The Interrupters returns to the Gene Siskel Film Center of the School of the Art Institute of Chicago on Friday for a two week run, October 7-20. Get times and tickets.

 

Filmmakers and CeaseFire Illinois staff will attend many of the screenings. The Thursday, October 20, 8:15 pm screening will be a benefit for CeaseFire, with the Gene Siskel Film Center donating their entire share of the box office to the organization.

 

Currently boasting a 98% approval rating from critics and being tipped as a frontrunner for a Best Documentary Oscar nomination, The Interrupters previously played at the Gene Siskel Film Center in a two-week run in August that was so successful it broke the 40-year-old venue’s all-time box record, with extra screenings added to meet audience demand.

 

The Gene Siskel Film Center reprise run will mark 10 uninterrupted weeks in Chicago theaters for The Interrupters, which has been playing since August at the ICE Theaters in Lawndale and Chatham.

 

The film has screened at the United Nations in celebration of the UN International Day of Peace, and has opened in over 75 cities in the US, Canada and UK. Kartemquin is currently receiving on average 10-15 requests per day from school and community groups interested in using the film to spur conversations about violence prevention.
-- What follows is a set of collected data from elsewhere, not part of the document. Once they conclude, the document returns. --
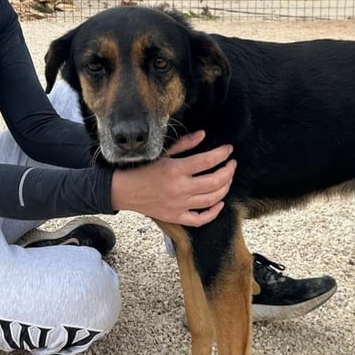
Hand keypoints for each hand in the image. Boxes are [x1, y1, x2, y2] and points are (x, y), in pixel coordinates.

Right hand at [110, 131, 235, 226]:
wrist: (122, 190)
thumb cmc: (141, 169)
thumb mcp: (162, 153)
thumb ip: (184, 144)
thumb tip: (203, 134)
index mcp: (176, 169)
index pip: (208, 161)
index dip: (222, 154)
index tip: (229, 150)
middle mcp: (180, 188)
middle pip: (215, 181)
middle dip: (229, 171)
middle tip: (232, 164)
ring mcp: (179, 205)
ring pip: (212, 199)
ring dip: (225, 188)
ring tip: (227, 179)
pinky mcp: (175, 217)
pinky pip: (200, 219)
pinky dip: (213, 213)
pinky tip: (219, 203)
Recently, the film inspired a CNN.com feature on violence and a town hall meeting attended by the mayor of Milwaukee and other civic leaders.

 

The success of the film comes in a banner year for the esteemed Chicago film institutions, the Gene Siskel Film Center and Kartemquin Films. The Gene Siskel Film Center attracts over 80,000 filmgoers with 1,500 screenings and over 100 filmmaker appearances annually.

 

Kartemquin Films has celebrated its 45th anniversary in 2011 with a record-breaking year of over 1,000 screenings and television broadcasts of its social-issue documentaries. It has also been honored by ongoing local retrospectives hosted by the University of Chicago’s Doc Films and WTTW-TV, as well as tributes at the International Documentary Festival Amsterdam (IDFA), the Milwaukee Film Festival, the Toronto International Film Festival (TIFF) Bell Lightbox Theatre, and the Virginia Film Festival.

 

Kartemquin’s other new release for 2011, A Good Man, which follows controversial choreographer Bill T. Jones as he creates a work based on the legacy of Abraham Lincoln, also ran for a week at the Gene Siskel Film Center September 23-29 ahead of its PBS broadcast premiere on American Masters on November 11.